## Instructions for the task
Leave the pictures out and reproduce all the entries word for word.

## Data to process

————

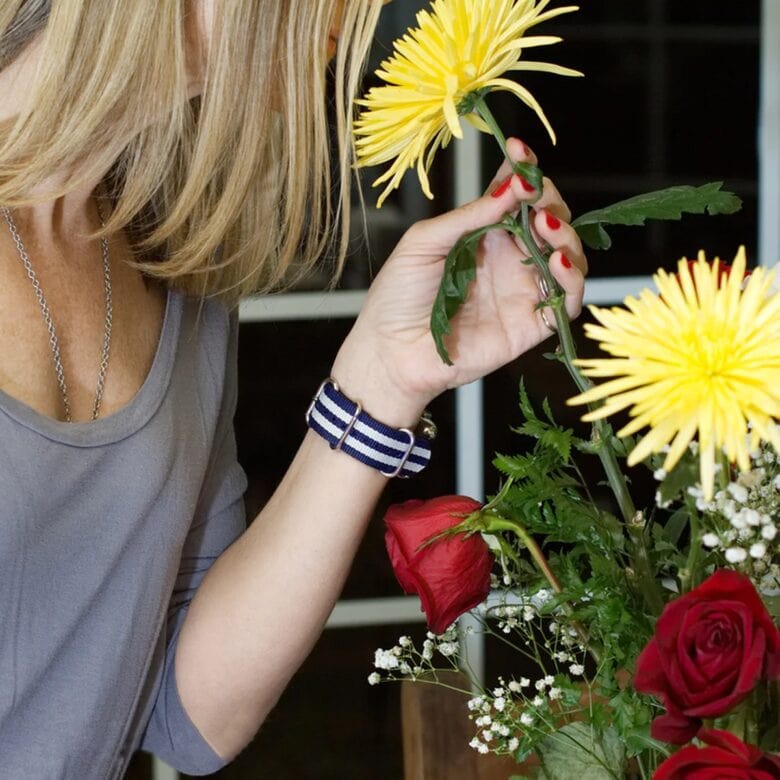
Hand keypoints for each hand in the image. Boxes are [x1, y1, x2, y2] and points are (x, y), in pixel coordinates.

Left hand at [332, 138, 586, 425]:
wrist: (390, 353)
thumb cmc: (397, 296)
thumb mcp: (424, 243)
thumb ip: (469, 217)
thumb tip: (509, 186)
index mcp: (482, 234)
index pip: (515, 196)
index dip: (524, 172)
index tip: (519, 152)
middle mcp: (508, 259)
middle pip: (549, 221)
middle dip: (549, 202)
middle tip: (535, 198)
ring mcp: (521, 292)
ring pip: (566, 257)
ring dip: (566, 236)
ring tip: (546, 227)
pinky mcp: (530, 326)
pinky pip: (566, 301)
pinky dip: (573, 281)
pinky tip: (559, 263)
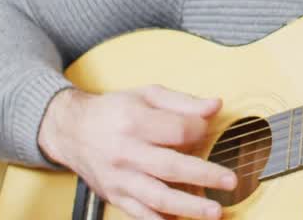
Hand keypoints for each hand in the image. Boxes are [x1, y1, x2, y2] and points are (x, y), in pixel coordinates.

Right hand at [38, 85, 236, 219]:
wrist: (72, 130)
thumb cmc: (114, 111)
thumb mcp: (147, 95)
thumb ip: (184, 102)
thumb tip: (215, 106)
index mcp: (135, 121)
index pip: (177, 130)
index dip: (200, 130)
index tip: (207, 129)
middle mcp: (126, 152)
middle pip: (171, 167)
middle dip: (205, 175)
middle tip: (230, 181)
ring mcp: (120, 178)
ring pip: (158, 197)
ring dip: (189, 207)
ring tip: (214, 212)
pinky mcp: (116, 196)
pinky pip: (141, 215)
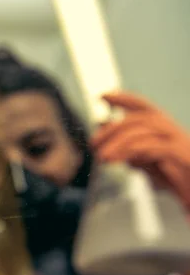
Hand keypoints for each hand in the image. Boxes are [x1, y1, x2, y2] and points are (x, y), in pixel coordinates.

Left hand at [92, 92, 189, 212]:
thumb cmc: (174, 178)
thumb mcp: (145, 160)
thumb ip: (125, 143)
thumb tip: (101, 124)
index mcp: (163, 129)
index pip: (143, 106)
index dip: (124, 98)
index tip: (102, 96)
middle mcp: (173, 131)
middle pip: (140, 119)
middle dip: (113, 129)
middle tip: (93, 144)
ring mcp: (181, 143)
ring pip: (148, 131)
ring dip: (120, 143)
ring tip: (102, 157)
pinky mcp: (186, 158)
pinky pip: (161, 148)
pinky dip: (139, 151)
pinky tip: (123, 161)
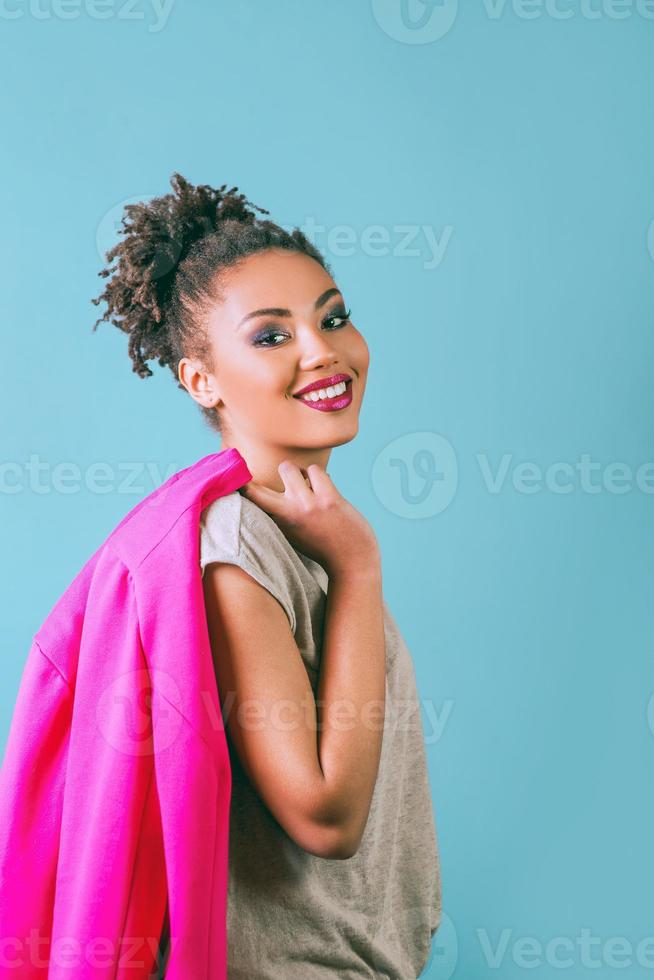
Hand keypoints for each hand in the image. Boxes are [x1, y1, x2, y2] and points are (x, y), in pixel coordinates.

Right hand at [240, 460, 379, 576]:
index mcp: (276, 526)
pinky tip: (323, 487)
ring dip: (297, 472)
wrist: (352, 561)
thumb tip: (262, 489)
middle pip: (254, 489)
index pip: (246, 506)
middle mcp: (287, 515)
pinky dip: (318, 475)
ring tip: (307, 484)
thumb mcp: (292, 535)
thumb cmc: (322, 546)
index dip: (236, 492)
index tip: (232, 482)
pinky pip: (315, 470)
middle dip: (256, 483)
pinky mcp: (328, 499)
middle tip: (279, 481)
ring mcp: (307, 505)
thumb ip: (279, 516)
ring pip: (288, 468)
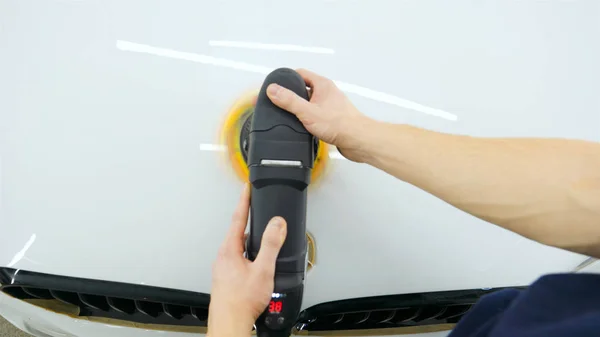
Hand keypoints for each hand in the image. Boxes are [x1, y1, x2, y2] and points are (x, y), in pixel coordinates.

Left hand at [208, 185, 286, 336]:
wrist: (230, 324)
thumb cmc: (241, 301)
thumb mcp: (262, 269)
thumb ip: (271, 245)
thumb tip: (277, 224)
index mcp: (229, 250)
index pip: (237, 218)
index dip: (244, 201)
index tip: (246, 188)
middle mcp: (223, 257)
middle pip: (238, 232)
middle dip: (249, 222)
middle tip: (258, 210)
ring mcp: (223, 268)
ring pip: (239, 247)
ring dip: (252, 242)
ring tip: (265, 241)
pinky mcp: (227, 278)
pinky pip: (239, 259)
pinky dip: (250, 255)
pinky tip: (258, 265)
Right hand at [266, 68, 372, 161]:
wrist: (357, 140)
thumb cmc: (340, 124)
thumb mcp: (308, 111)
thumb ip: (289, 101)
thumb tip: (273, 90)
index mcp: (322, 85)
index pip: (300, 74)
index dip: (287, 79)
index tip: (276, 86)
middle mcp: (327, 93)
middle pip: (304, 89)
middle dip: (292, 97)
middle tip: (282, 104)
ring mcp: (330, 105)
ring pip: (309, 103)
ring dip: (301, 110)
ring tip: (294, 117)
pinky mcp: (332, 118)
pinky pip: (316, 115)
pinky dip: (308, 119)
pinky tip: (304, 127)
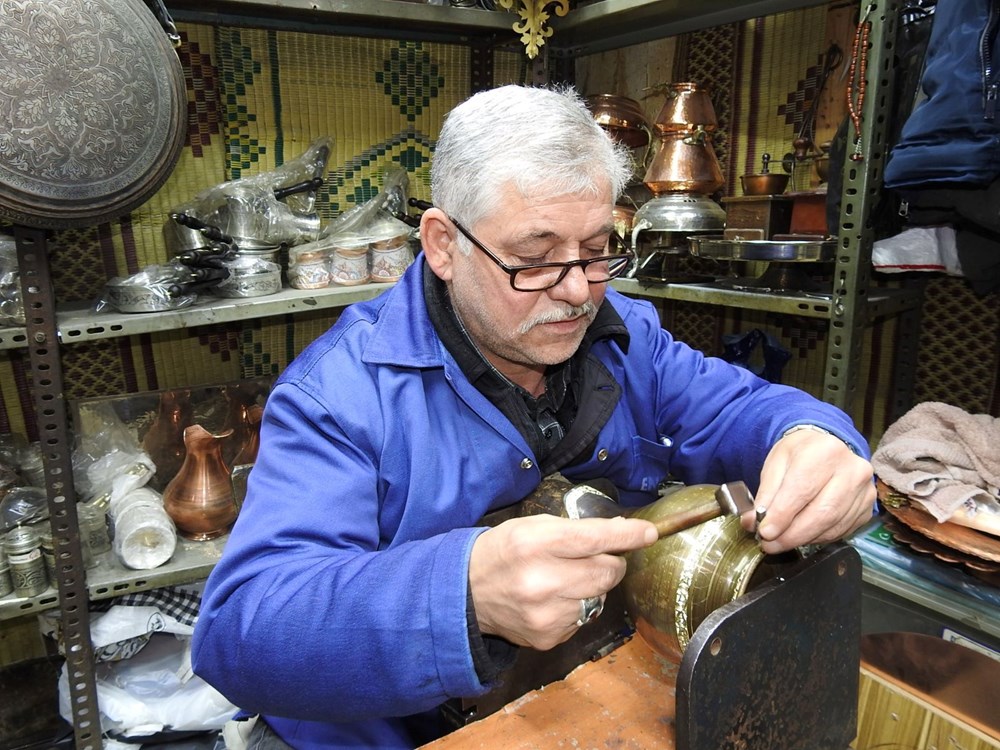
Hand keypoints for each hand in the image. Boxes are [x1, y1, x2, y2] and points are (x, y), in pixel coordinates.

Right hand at [469, 514, 656, 650]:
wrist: (467, 593)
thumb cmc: (503, 552)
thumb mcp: (532, 527)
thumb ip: (576, 530)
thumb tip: (621, 532)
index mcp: (535, 544)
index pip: (594, 539)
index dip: (627, 536)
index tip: (648, 533)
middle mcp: (541, 581)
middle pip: (606, 572)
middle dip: (610, 562)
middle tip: (597, 557)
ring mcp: (545, 614)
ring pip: (599, 597)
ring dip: (591, 586)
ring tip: (564, 579)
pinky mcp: (547, 637)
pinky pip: (583, 619)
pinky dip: (576, 607)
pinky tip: (552, 600)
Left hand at [747, 429, 874, 552]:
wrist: (826, 448)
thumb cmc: (799, 455)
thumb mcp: (776, 463)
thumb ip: (765, 494)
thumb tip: (752, 522)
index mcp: (825, 451)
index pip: (802, 489)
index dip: (782, 515)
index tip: (765, 532)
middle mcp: (852, 470)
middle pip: (821, 513)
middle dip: (791, 535)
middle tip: (769, 545)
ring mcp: (864, 490)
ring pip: (832, 526)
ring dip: (803, 539)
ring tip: (781, 542)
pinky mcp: (867, 507)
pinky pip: (842, 530)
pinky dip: (818, 538)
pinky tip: (803, 536)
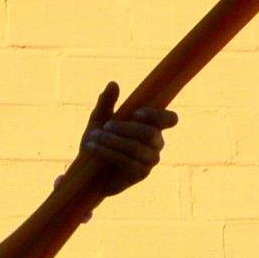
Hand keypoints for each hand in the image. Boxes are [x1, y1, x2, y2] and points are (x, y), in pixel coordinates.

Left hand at [76, 81, 175, 197]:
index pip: (170, 119)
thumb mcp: (99, 119)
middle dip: (126, 128)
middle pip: (151, 133)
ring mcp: (150, 160)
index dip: (157, 115)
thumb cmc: (99, 140)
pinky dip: (108, 152)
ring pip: (136, 148)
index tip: (136, 113)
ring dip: (113, 141)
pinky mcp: (140, 174)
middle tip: (106, 126)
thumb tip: (113, 83)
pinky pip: (127, 162)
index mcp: (153, 126)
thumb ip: (106, 102)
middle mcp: (156, 143)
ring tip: (93, 137)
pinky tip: (93, 147)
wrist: (89, 171)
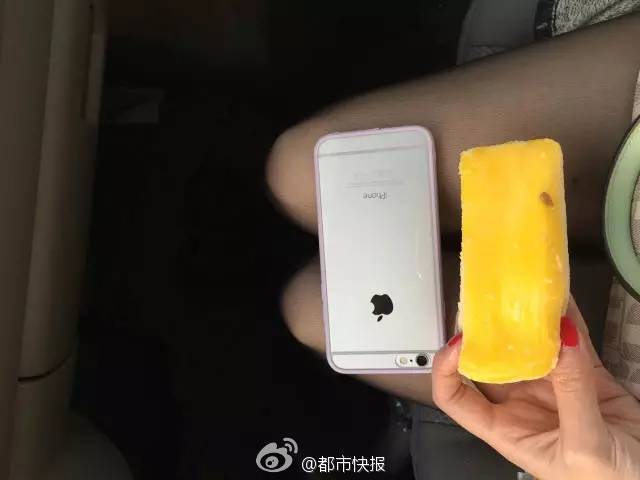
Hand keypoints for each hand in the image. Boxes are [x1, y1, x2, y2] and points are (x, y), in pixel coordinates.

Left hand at [432, 299, 639, 479]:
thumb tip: (561, 340)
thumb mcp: (583, 446)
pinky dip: (566, 320)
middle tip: (489, 303)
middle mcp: (521, 404)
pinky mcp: (585, 375)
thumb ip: (571, 392)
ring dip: (525, 321)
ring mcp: (551, 387)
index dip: (447, 369)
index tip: (458, 343)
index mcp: (506, 429)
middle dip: (486, 333)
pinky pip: (569, 342)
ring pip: (528, 347)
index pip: (456, 397)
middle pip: (490, 362)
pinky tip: (560, 299)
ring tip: (521, 293)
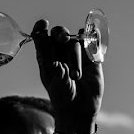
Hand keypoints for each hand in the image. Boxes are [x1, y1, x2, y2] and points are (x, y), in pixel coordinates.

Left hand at [31, 19, 102, 133]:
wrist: (80, 108)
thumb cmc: (62, 96)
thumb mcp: (54, 81)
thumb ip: (54, 67)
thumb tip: (55, 57)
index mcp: (45, 55)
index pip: (41, 36)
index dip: (41, 28)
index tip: (43, 24)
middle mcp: (59, 51)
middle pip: (58, 33)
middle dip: (60, 33)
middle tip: (63, 39)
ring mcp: (76, 53)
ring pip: (74, 42)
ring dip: (74, 57)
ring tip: (75, 76)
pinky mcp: (91, 56)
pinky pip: (91, 41)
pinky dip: (91, 37)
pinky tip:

————

## Reply
Hand keypoints for each hand in the image. Boxes are [x1, y1, x2, y2] and points are (x, y), in pixel coordinates.

Left hand at [332, 138, 586, 425]:
wrist: (390, 353)
thumb cmc: (397, 296)
thumb mcp: (424, 243)
thumb ip: (469, 217)
thumb tip: (509, 186)
index mcp: (482, 234)
index pip: (515, 196)
index dip: (524, 172)
index tip: (519, 152)
middle mcp: (508, 259)
middle pip: (549, 221)
middle dip: (549, 202)
middle tip: (535, 198)
ring mcp: (521, 292)
ring pip: (566, 257)
ring dip: (566, 236)
ring tip: (546, 227)
pinky mcp: (530, 326)
pinky pip: (566, 301)
pinky dip: (573, 281)
pinky tip: (559, 263)
Hand keypoints for each hand in the image. Boxes are [x1, y1, x2, y2] and points are (x, y), in pixel coordinates.

Right hand at [38, 85, 236, 219]:
wrist: (72, 130)
thumb cmc: (114, 111)
thumb mcp: (147, 95)
thumb ip: (184, 102)
thumb tip: (215, 106)
index mcp: (135, 121)
index pip: (177, 130)
index dip: (200, 130)
index tip: (207, 129)
middle mcp: (126, 152)
middle pip: (171, 167)
middle dip: (205, 175)
middle tip: (230, 181)
ring mcp: (120, 178)
ring pip: (158, 197)
ring dip: (189, 207)
ring tip: (214, 212)
pinky mcp: (116, 196)
pinky pip: (141, 215)
Hand keypoints for each hand in the image. Boxes are [x1, y1, x2, y2] and points are (x, y), in pixel coordinates.

Left hand at [92, 92, 189, 212]:
thumb cmc: (174, 178)
thumb mcp: (145, 160)
thumb ip: (125, 143)
thumb tip: (101, 124)
index mcp: (163, 129)
index pip: (143, 106)
index dip: (124, 98)
index tip: (102, 96)
middle mcp: (173, 131)
middle pip: (140, 119)
middle dip: (113, 129)
middle tip: (93, 144)
ring mcp: (181, 143)
ring pip: (148, 131)
ring dip: (120, 143)
ring tip: (102, 157)
pinky mcp: (186, 158)
pinky pip: (161, 148)
pinky dip: (139, 151)
pinky tip: (123, 161)
Hand keypoints for each hand in the image. Boxes are [x1, y1, x2, y2] and points are (x, y), in pixel coordinates.

Right hand at [240, 460, 379, 576]:
index mcp: (276, 526)
pinky tip: (323, 487)
ring dip: (297, 472)
wrist: (352, 561)
thumb tip: (262, 489)
middle pip: (254, 489)
index pip: (246, 506)
middle mcp: (287, 515)
pinky dip: (318, 475)
ring tip: (307, 484)
thumb mcp: (292, 535)
thumb cmc: (322, 546)
index dip: (236, 492)
index tip: (232, 482)
pinky pip: (315, 470)
middle dip: (256, 483)
pinky mcp: (328, 499)
middle tip: (279, 481)
ring mcp: (307, 505)
thumb ip: (279, 516)
ring pip: (288, 468)
Hand keypoints for each hand in the image. Boxes are [x1, y1, x2, y2] and points are (x, y), in pixel coordinates.

Left hand at [208, 185, 286, 336]:
wrist: (230, 324)
thumb cmc: (241, 301)
thumb mcp: (262, 269)
thumb ip: (271, 245)
thumb tip: (277, 224)
index mcp: (229, 250)
index pip: (237, 218)
index dip: (244, 201)
index tip: (246, 188)
middle mcp: (223, 257)
middle pip: (238, 232)
middle dip: (249, 222)
middle tip: (258, 210)
ring mcp: (223, 268)
ring pip: (239, 247)
ring dip: (252, 242)
ring tip: (265, 241)
pinky mcp: (227, 278)
pinky pip: (239, 259)
pinky dip: (250, 255)
pinky tip: (258, 265)
Right hand at [266, 68, 372, 161]:
wrist: (357, 140)
thumb cmc: (340, 124)
thumb mcp: (308, 111)
thumb ip: (289, 101)
thumb tip: (273, 90)
index mcp: (322, 85)
index pip: (300, 74)
index dip: (287, 79)
index tip: (276, 86)
middle mcp: (327, 93)
middle pip: (304, 89)
middle dip: (292, 97)
middle tip: (282, 104)
ring mcp: (330, 105)
ring pip: (309, 103)
ring dip: (301, 110)
ring tip: (294, 117)
pinky mcp: (332, 118)
pinky pip: (316, 115)
pinky dip: (308, 119)
pinky tip: (304, 127)
Hand keypoints for each hand in the image. Boxes are [x1, y1, x2, y2] and points are (x, y), in pixel coordinates.

Right hand at [469, 514, 656, 650]:
wrist: (467, 593)
thumb cmc: (503, 552)
thumb mcp: (532, 527)
thumb ip: (576, 530)
thumb tip: (621, 532)
index mcp: (535, 544)
index pip: (594, 539)
index dip: (627, 536)
index tip: (648, 533)
middle mcp: (541, 581)
middle pip: (606, 572)
middle dip: (610, 562)
middle tip: (597, 557)
ring mcp: (545, 614)
ring pip: (599, 597)
ring dip: (591, 586)
ring tip: (564, 579)
pinky mcp: (547, 637)
pinky pip: (583, 619)
pinky dip: (576, 607)
pinky tip: (552, 600)
Left hand at [747, 429, 874, 552]:
wrist: (826, 448)
thumb cmc: (799, 455)
thumb mcp: (776, 463)
thumb ip: (765, 494)
thumb tip: (752, 522)
index mcp: (825, 451)
index pip: (802, 489)
index dip: (782, 515)
index tip: (765, 532)
middle mcp: (852, 470)
middle pip: (821, 513)
middle dip: (791, 535)
middle tip: (769, 545)
ring mcp: (864, 490)
ring pip: (832, 526)
ring dip: (803, 539)
ring tip: (781, 542)
pinky mcp: (867, 507)
pinky pip: (842, 530)
pinky dip: (818, 538)
pinky tip: (803, 536)
Hand keypoints for each hand in the image. Boxes are [x1, y1, x2, y2] and points are (x, y), in pixel coordinates.

Left hand at [76, 81, 175, 197]:
index pip: (170, 119)
thumb mcp: (99, 119)
middle dip: (126, 128)
middle pip: (151, 133)
ring mcp: (150, 160)
index dip: (157, 115)
thumb cmc: (99, 140)
pinky dip: (108, 152)
ring pip: (136, 148)
index tip: (136, 113)
ring dip: (113, 141)
pinky mcp: (140, 174)
middle tip: (106, 126)
thumb tip: (113, 83)
pinky pip: (127, 162)
index mcp: (153, 126)
thumb ip: (106, 102)
middle mcp: (156, 143)
ring tip: (93, 137)
pinky tip: (93, 147)
wrist: (89, 171)
Hand keypoints for each hand in the image. Boxes are [x1, y1, x2, y2] and points are (x, y), in pixel coordinates.

Left hand at [432, 299, 639, 479]:
thumb tip: (561, 340)
thumb mcp: (583, 446)
pinky dip: (566, 320)
middle tip: (489, 303)
middle mcp: (521, 404)
pinky mcp: (585, 375)
thumb ip: (571, 392)
ring dip: (525, 321)
ring mcp: (551, 387)
index dip: (447, 369)
index tip: (458, 343)
index mcp: (506, 429)
middle dip: (486, 333)
pinky pip: (569, 342)
ring pip: (528, 347)
index pip: (456, 397)
middle pip: (490, 362)
pinky tip: (560, 299)
ring tip: (521, 293)
Hand keypoints for each hand in the image. Boxes are [x1, y1, x2, y2] and points are (x, y), in pixel coordinates.

Left hand at [31, 19, 102, 133]:
wrist: (80, 108)
thumb cmc: (62, 96)
thumb mcp: (54, 81)
thumb ip: (54, 67)
thumb tip: (55, 57)
index mcp: (45, 55)
index pip: (41, 36)
index dip: (41, 28)
index tip: (43, 24)
middle mcp: (59, 51)
middle pip: (58, 33)
middle dip: (60, 33)
middle tip: (63, 39)
ring mcp: (76, 53)
ring pip: (74, 42)
ring dip: (74, 57)
ring tip: (75, 76)
pinky mcp: (91, 56)
pinky pip: (91, 41)
pinky dip: (91, 37)
pinky tip:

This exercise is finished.